Celebrating 90 years, the Omaha Community Playhouse takes seriously its community theater mission

Omaha’s love affair with its Playhouse nears a century
During its 2014-2015 season the Omaha Community Playhouse has celebrated nine decades of stage productions and theater arts education. On June 27 the venerable theater is throwing itself a grand Birthday Bash on its east lawn. The free 11 a.m. to 3 p.m. event, organized by the theater’s support group, Act II, will feature live entertainment, headlined by Playhouse favorite Billy McGuigan, a convoy of food trucks and Broadway bingo.
All of Omaha is invited to party like it’s 1925.
When the Playhouse put on its first season 90 years ago the theater brought some much needed culture to a wild and woolly city still shaking the dust off its frontier origins.
From a humble start motivated by a desire to just put on plays, it became an Omaha institution. Along the way it changed locations, survived a natural disaster, added a professional touring company, expanded facilities and welcomed many unforgettable characters. Hundreds of productions have been performed before millions of patrons.
Bound up in the Playhouse story is an aspiration to bring people together for a common goal of producing entertainment that engages and fosters community. Civic pride has made it Omaha’s theater. Ambition, determination and generosity has taken it to undreamed of heights as America’s largest community theater.
“The key figure in the rise of the Playhouse to the top, Charles Jones, arrived in 1974,” says Warren Francke, author of the new book, The Omaha Community Playhouse Story: A Theatre’s Historic Triumph. “The simplest reasons the Playhouse became number one were the things Charles Jones accomplished.”
Jones penned a wildly popular adaptation of A Christmas Carol and created the professional touring wing, the Nebraska Theatre Caravan. Under his leadership the Playhouse’s audience, budget and staff eventually exceeded any community theater in the nation.

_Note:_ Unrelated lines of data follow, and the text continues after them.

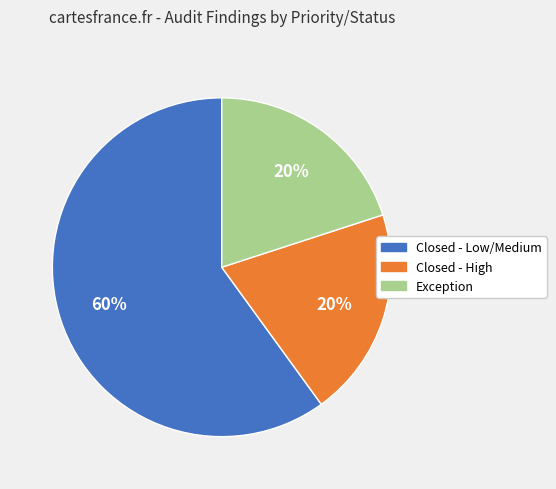

Which slice is the largest?

Closed - Low/Medium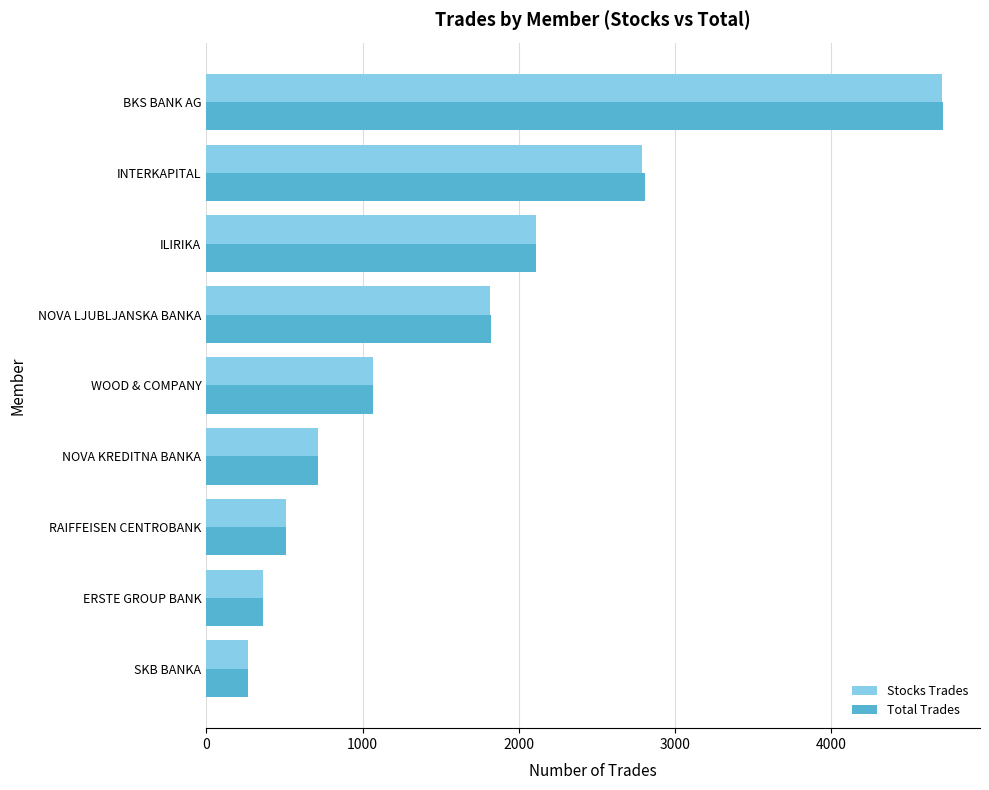

What is the smallest value displayed?

266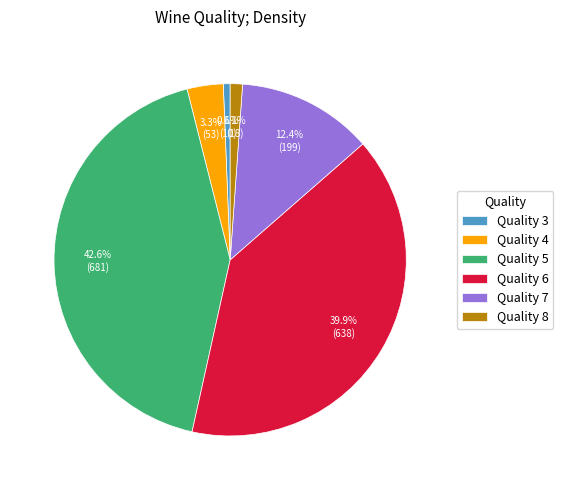

How many segments does this pie chart have?

6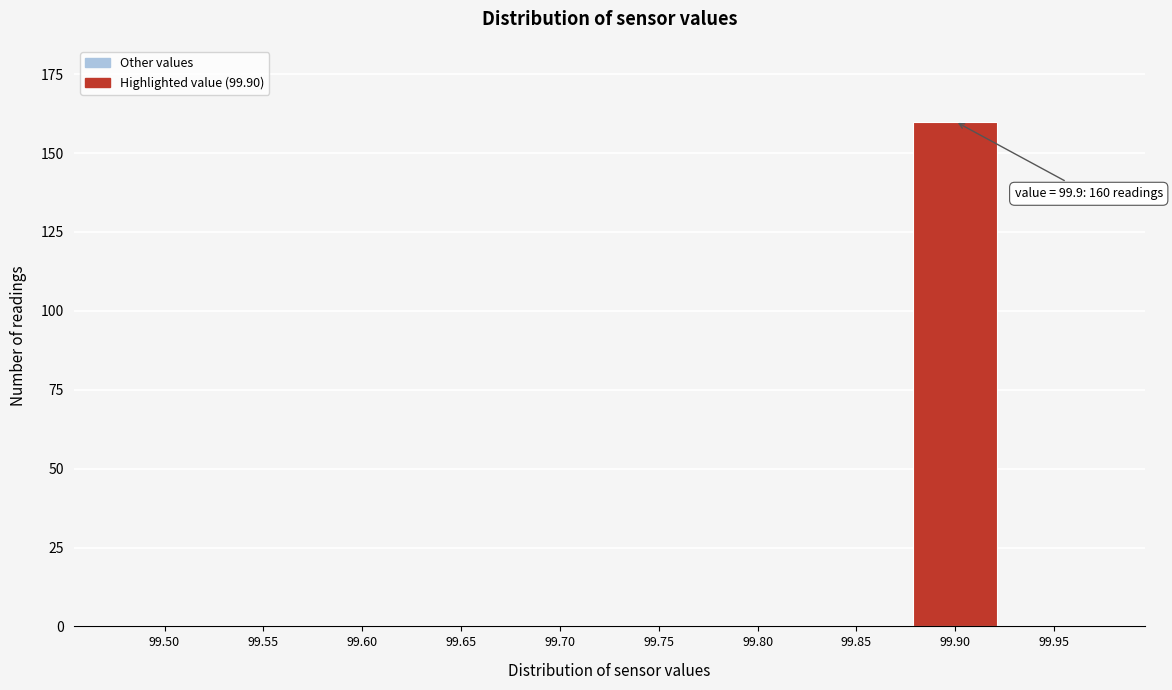

Reading left to right, extract all data points from this chart.

99.50=0	99.55=0	99.60=0	99.65=0	99.70=0	99.75=0	99.80=0	99.85=0	99.90=160	99.95=0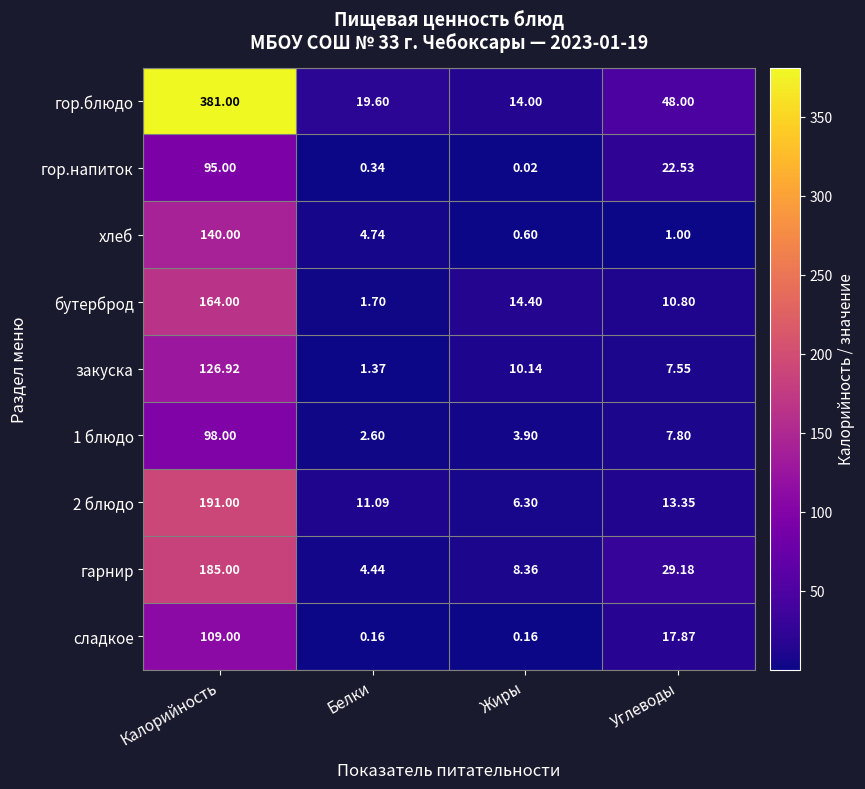

Which category has the highest value in the гор.блюдо series?

Калорийность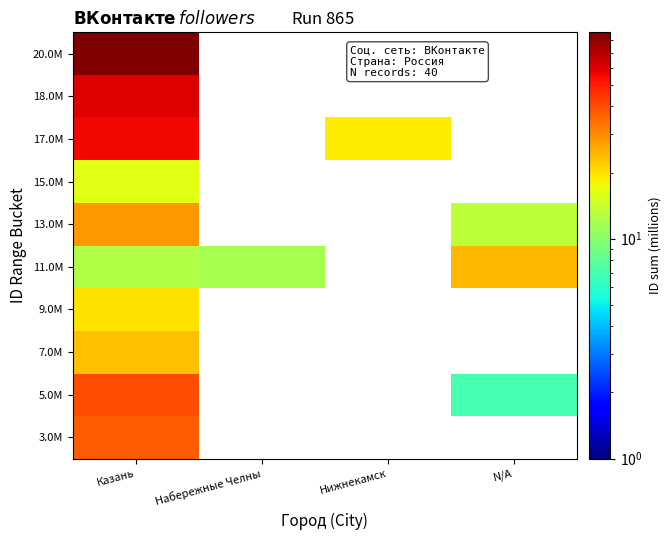

List the labels in order of 13.0M value, smallest first.

Казань, Набережные Челны, Нижнекамск, N/A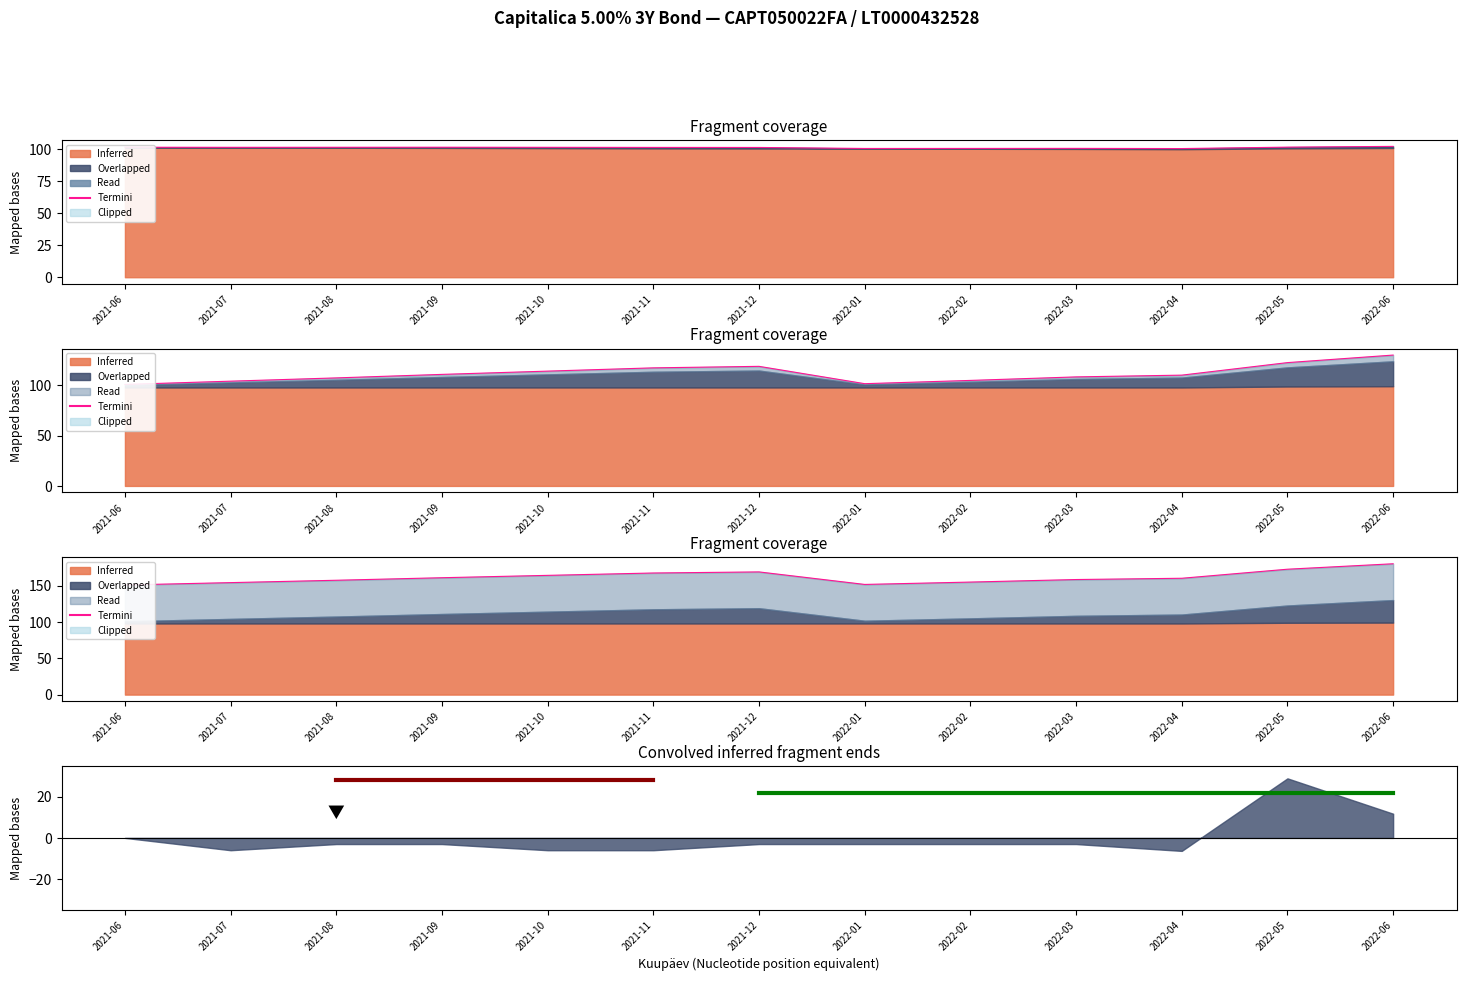

Does the chart display data point markers on the line(s)?

No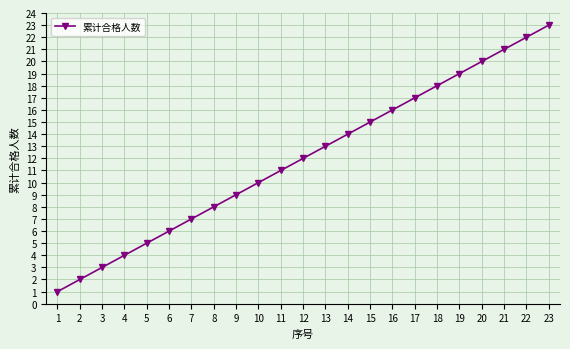

What is the change in value from 4 to 8?

+4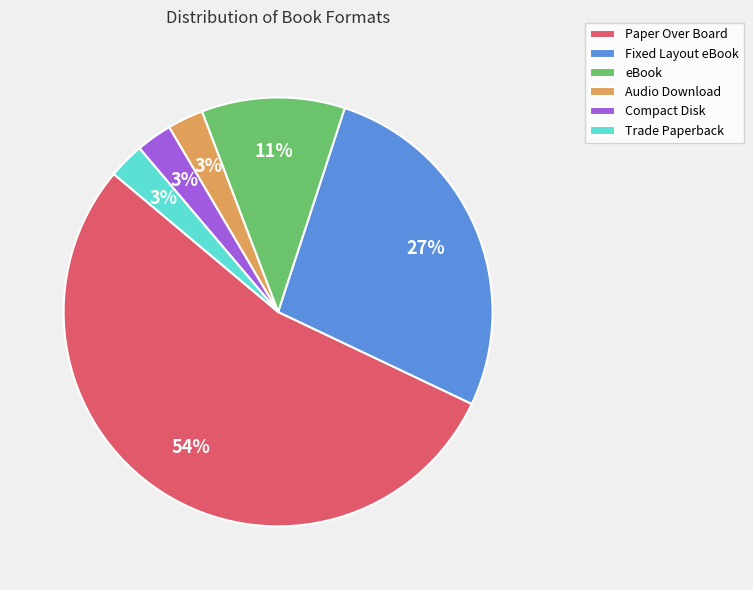

What is the ratio of the value at Audio Download to the value at Trade Paperback?

1.0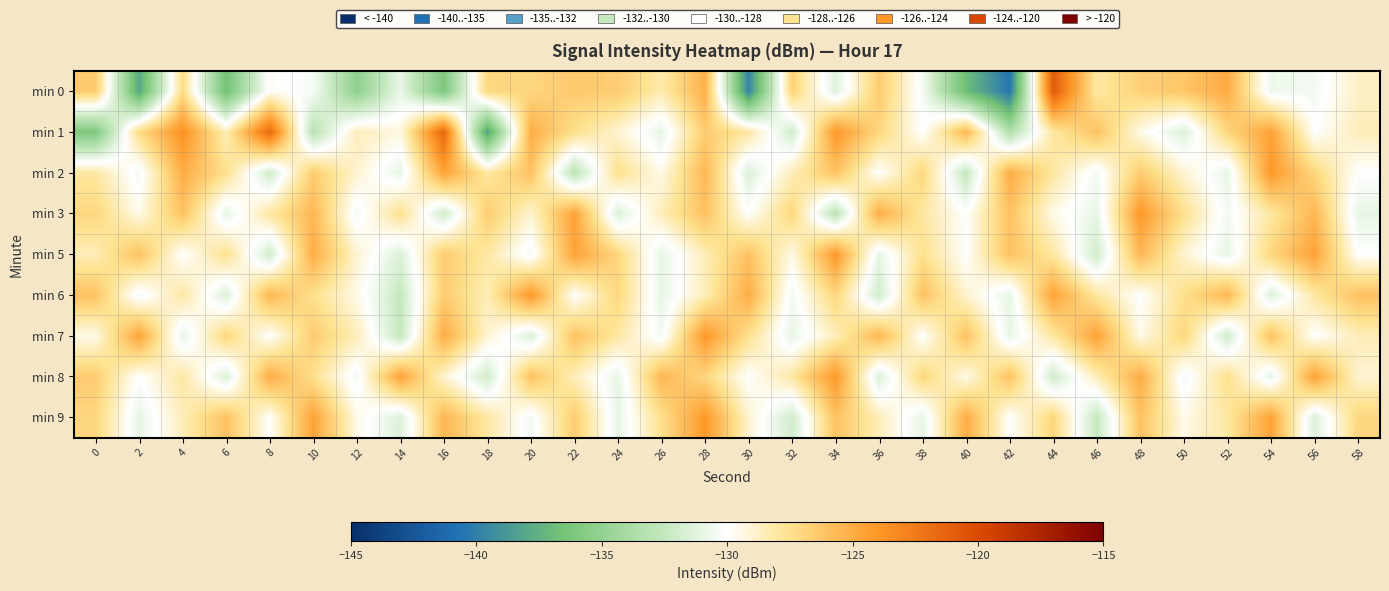

List the series in order of their peak value, lowest first.

min 2, min 3, min 5, min 6, min 7, min 8, min 9, min 1, min 0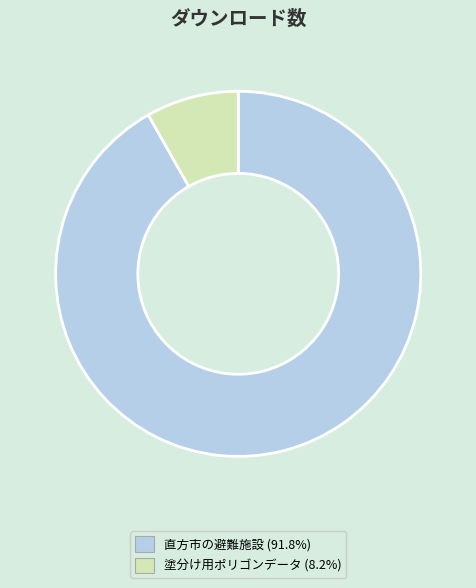

True or false: 直方市の避難施設 accounts for 99% of the total.

False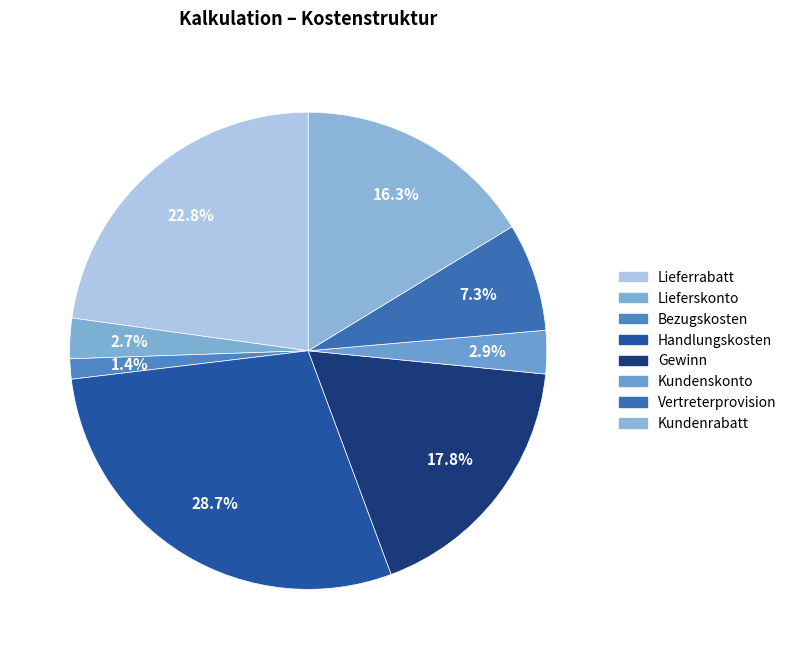

To the nearest percent, what is the combined percentage of Lieferrabatt and Kundenskonto?

26%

“His adaptation of A Christmas Carol became, pardon the expression, the cash cow for decades.”
That show’s a tradition 39 years and counting now.
Francke says the Caravan brought talent to the Playhouse and carried the theater’s brand nationwide. Several standouts came to Omaha via the troupe. Jerry Longe succeeded Dick Boyd as Scrooge in Carol. Bill Hutson headed the Creighton University drama department and won multiple Fonda-McGuire acting awards.
Jones was also adept at getting donors on board.
“Everyone describes him as the most charming Southern gentleman they ever met and he charmed people, not just performers, but the business community and Knights of Ak-Sar-Ben leaders,” says Francke. He says Jones’ ability to get people like Marge Durham, Barbara Ford, Ed Owen and Howard Drew to see philanthropy as crucial to the future of the Playhouse was critical for the ascendancy that took place from 1975 through the mid01990s.
He says the Playhouse’s stable of memorable personalities is led by the charismatic Jones and the flamboyant director, Bernard Szold, “an ex-football All-American opera cape-wearing character.” Dodie Brando, actor Marlon Brando’s mother, was a passionate if troubled enthusiast.